Since 2005, Taylor has recorded the song of the pied butcherbird, an Australian songbird known for its unusually complex and beautiful singing, and used it to compose Absolute Bird: Concerto for Recorder and Orchestra, which was performed in 2017 by the Adelaide Symphony Orchestra. She co-composed with Jon Rose Bitter Springs Creek 2014, which featured butcherbird songs she recorded in the MacDonnell Ranges in 2014

In 2017, she produced a double album, Absolute Bird, which featured birdsong, cane toad, and other field recordings.

=== Academic research ===
According to the Sydney Morning Herald, Taylor "established that not only is it possible to identify individual birds by their calls but that those calls evolve over time." She has argued that birdsong is music; traditional musicology excludes anything not created by humans. Taylor argues that the song of the pied butcherbird, in addition to being a form of communication, has an aesthetic character, with technique and inventiveness similar to human compositions, and that along with behavioral evidence supports the conclusion that birds have an aesthetic sensibility which may be analogous to that of humans.
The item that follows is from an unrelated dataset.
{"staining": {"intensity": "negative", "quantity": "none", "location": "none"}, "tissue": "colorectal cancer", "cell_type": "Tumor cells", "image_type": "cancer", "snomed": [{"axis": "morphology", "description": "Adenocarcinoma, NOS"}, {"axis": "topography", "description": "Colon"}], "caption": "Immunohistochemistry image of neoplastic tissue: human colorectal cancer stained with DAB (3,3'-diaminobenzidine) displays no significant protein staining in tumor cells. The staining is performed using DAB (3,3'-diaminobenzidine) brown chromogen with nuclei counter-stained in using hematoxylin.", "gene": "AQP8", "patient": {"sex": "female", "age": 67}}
In 2019, Taylor was appointed an Australia Research Council Future Fellow at Macquarie University.

=== Books ===

- Is Birdsong Music? (2017). Indiana University Press. ISBN 978-0-253-02666-8

== Recognition ==
In 2025 Taylor and her partner, Jon Rose, were awarded the Richard Gill Award for Distinguished Services to Australian Music by the Australasian Performing Arts Association and the Australian Music Centre.

== Personal life ==
Taylor has lived in Sydney since 2002. She has both US and Australian citizenship. Her partner is Jon Rose.